O adolescente, de 16 anos, matriculado no 2.º ano do ensino médio no Colégio Anglo Morumbi, na zona sul de São Paulo, explica que ainda não tem certeza sobre qual carreira deve seguir, mas já vai começar a orientação vocacional. 

O coordenador de ensino médio do Anglo Morumbi, Carlos Eduardo Pereira, lembra que, nas entrevistas que antecedem as matrículas, vários pais já questionaram a preparação para o exame e a posição do colégio no ranking. “Tomar decisão só com base nisso é um erro. Conheço escolas que construíram um currículo surreal em que o aluno não tem tempo para atividades como a prática esportiva”, diz.

Contra a correnteza que conduz para os vestibulares, escolas com pedagogias alternativas fazem questão de deixar claro que a carreira não é o objetivo final da educação. “O mais importante é preparar os alunos para que saibam dar uma direção para suas vidas”, explica Zita Cecchini, vice-diretora do Colégio Waldorf Micael de São Paulo, na zona oeste.

A metodologia da escola foi escolhida pelo fotógrafo Rogério Abbamonte, de 49 anos, para a educação da filha Isadora.

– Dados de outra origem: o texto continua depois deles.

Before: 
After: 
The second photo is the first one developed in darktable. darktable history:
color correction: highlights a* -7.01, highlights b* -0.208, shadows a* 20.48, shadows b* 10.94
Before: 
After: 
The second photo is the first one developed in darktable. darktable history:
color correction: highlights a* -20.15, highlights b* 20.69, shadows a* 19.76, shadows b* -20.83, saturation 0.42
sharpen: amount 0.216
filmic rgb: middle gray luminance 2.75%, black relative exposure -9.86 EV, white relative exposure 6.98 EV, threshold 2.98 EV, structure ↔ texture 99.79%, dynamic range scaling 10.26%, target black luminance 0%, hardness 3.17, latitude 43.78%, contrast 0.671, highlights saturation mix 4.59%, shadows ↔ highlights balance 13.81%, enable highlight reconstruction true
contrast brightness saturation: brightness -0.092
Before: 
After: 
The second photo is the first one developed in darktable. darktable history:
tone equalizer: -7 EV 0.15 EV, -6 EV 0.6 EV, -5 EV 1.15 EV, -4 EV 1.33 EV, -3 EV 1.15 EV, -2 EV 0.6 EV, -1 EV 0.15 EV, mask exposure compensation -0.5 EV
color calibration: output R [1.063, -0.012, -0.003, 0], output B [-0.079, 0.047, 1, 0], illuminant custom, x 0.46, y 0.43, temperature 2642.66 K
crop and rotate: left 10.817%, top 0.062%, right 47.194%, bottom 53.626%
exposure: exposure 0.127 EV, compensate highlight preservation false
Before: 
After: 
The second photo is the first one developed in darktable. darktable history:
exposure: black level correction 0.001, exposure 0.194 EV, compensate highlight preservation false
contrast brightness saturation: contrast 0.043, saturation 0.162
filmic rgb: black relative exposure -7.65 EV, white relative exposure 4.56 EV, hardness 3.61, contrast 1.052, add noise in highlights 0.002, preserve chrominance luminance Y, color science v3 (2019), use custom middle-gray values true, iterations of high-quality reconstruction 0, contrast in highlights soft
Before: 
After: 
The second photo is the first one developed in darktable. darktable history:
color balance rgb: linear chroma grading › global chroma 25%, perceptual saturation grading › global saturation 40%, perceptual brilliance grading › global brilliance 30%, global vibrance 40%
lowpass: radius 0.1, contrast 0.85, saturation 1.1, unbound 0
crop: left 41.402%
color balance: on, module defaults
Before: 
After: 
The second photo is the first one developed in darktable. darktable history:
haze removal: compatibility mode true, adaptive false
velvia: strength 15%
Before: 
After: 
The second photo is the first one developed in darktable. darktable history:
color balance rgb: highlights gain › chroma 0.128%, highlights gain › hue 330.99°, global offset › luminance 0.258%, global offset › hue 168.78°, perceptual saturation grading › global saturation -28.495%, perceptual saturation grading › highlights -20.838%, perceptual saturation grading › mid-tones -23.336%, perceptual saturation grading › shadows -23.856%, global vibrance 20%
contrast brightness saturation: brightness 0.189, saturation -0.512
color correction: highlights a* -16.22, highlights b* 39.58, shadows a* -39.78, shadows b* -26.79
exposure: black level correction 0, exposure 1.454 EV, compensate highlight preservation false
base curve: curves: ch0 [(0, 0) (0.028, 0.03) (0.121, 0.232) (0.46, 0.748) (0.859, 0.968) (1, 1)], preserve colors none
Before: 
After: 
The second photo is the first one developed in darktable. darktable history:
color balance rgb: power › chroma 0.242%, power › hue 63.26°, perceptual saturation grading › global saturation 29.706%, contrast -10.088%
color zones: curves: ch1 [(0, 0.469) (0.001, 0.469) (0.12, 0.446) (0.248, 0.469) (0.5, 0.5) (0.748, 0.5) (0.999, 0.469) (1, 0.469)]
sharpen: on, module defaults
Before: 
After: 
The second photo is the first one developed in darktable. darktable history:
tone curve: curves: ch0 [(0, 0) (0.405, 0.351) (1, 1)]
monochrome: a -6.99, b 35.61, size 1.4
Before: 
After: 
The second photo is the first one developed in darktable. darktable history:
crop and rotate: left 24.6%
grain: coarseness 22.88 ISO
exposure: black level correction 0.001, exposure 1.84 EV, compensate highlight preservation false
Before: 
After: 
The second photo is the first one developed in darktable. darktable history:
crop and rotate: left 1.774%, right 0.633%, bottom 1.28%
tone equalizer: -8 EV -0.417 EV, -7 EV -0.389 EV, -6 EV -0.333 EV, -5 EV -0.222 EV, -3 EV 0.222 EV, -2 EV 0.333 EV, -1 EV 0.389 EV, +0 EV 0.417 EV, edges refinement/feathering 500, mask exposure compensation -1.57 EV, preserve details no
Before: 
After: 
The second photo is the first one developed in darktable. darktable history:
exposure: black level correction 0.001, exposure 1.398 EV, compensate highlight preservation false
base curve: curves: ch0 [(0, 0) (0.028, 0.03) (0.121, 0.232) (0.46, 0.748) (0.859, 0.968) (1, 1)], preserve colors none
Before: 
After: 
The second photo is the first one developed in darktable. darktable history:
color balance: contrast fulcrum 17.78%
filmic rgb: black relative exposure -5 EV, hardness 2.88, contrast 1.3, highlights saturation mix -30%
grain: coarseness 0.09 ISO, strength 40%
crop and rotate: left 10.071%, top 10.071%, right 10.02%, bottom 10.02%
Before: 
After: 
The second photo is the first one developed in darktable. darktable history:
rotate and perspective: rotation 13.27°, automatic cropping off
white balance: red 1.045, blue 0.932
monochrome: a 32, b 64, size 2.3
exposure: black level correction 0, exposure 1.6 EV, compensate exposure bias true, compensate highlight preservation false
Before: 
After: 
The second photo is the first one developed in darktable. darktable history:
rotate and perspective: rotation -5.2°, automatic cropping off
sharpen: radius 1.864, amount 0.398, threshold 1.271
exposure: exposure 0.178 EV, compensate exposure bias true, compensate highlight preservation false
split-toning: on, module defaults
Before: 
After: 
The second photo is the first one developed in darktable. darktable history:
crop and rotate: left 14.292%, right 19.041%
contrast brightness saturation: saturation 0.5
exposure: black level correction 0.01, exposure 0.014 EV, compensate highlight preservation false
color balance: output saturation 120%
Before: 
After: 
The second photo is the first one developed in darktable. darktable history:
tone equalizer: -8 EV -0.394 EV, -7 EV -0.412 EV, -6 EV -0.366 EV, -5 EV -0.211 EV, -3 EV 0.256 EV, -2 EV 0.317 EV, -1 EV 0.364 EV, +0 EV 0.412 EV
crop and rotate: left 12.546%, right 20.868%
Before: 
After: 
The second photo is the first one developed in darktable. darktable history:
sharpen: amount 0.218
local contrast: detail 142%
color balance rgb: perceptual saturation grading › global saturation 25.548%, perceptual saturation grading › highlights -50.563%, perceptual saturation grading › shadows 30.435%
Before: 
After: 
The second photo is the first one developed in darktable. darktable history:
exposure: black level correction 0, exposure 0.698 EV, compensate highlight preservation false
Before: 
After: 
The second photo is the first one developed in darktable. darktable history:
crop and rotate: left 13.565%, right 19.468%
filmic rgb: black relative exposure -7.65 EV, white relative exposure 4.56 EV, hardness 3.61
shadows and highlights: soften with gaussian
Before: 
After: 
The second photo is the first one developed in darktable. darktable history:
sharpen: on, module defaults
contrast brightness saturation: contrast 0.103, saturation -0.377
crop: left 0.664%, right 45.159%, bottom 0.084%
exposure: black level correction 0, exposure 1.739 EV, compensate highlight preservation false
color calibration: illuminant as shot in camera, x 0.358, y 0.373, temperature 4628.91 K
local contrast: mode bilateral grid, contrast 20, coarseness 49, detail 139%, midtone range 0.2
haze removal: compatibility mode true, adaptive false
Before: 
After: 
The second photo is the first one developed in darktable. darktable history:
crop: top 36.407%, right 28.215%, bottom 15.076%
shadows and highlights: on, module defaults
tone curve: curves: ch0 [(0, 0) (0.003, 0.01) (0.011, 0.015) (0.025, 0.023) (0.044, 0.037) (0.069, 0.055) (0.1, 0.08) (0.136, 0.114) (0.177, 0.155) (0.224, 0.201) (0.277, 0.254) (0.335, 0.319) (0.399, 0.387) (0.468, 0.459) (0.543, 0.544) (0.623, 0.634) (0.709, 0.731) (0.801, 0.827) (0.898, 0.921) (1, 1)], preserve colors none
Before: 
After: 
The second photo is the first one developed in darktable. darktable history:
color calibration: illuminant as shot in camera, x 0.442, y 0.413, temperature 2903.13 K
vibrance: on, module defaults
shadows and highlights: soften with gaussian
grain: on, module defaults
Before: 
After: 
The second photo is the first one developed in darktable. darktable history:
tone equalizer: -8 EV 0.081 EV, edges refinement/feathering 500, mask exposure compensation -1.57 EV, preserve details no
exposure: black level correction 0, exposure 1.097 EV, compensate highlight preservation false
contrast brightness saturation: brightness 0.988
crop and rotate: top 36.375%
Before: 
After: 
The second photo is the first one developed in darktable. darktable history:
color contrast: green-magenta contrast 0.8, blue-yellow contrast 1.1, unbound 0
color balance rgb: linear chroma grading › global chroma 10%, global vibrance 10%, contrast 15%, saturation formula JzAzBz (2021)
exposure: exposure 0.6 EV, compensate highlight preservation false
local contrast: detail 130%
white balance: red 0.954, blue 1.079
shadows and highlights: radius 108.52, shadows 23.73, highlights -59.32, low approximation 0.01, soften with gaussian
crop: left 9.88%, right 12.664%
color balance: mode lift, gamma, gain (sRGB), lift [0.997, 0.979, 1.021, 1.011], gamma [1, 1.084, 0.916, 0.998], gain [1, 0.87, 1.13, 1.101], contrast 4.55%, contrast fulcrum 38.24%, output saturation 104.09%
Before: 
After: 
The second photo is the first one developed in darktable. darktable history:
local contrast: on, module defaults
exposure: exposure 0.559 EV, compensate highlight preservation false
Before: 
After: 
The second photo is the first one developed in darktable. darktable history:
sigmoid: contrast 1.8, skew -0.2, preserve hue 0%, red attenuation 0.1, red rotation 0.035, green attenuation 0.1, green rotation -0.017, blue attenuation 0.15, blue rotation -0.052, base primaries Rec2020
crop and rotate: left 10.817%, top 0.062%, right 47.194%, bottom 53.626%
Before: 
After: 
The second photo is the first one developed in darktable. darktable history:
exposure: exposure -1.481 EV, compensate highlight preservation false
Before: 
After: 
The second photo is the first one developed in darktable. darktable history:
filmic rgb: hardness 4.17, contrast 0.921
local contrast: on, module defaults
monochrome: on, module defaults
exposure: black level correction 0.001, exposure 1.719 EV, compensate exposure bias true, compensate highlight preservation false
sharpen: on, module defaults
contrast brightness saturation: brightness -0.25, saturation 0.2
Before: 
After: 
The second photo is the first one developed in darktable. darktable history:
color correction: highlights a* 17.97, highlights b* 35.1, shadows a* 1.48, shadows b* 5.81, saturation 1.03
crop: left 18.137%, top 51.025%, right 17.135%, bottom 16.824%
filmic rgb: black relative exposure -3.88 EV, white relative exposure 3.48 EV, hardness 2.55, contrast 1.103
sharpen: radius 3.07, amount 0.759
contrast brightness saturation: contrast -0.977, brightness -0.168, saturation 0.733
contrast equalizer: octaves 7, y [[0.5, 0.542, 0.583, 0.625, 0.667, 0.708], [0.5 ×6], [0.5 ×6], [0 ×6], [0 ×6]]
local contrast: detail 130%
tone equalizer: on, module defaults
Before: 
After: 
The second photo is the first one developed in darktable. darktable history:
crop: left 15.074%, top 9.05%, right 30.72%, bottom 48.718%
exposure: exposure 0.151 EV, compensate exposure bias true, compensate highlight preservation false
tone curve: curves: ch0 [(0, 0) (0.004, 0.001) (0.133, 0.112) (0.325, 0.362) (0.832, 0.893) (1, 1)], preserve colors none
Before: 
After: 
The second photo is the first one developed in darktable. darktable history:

Matriculada no 1.º ano, a adolescente de 15 anos estuda desde criança em colégio que segue a pedagogia Waldorf. No ensino médio, mesmo com a pressão dos vestibulares, a família não pretende mudar a opção. “Não há a necessidade de estar na faculdade aos 19 anos”, diz. O pai explica ainda que a escola exige muito a presença dos pais na educação. “A família ajuda a escola a funcionar, acompanha o processo.”

A disciplina preferida de Isadora é um mistério para a maioria das pessoas. “Euritmia é a dança que mexe com o anímico. É como terapia com dança”, tenta explicar. A adolescente de 15 anos tem a leveza de estudar sem cobranças extremas. “Não deixo o vestibular tomar conta da minha vida escolar”, diz.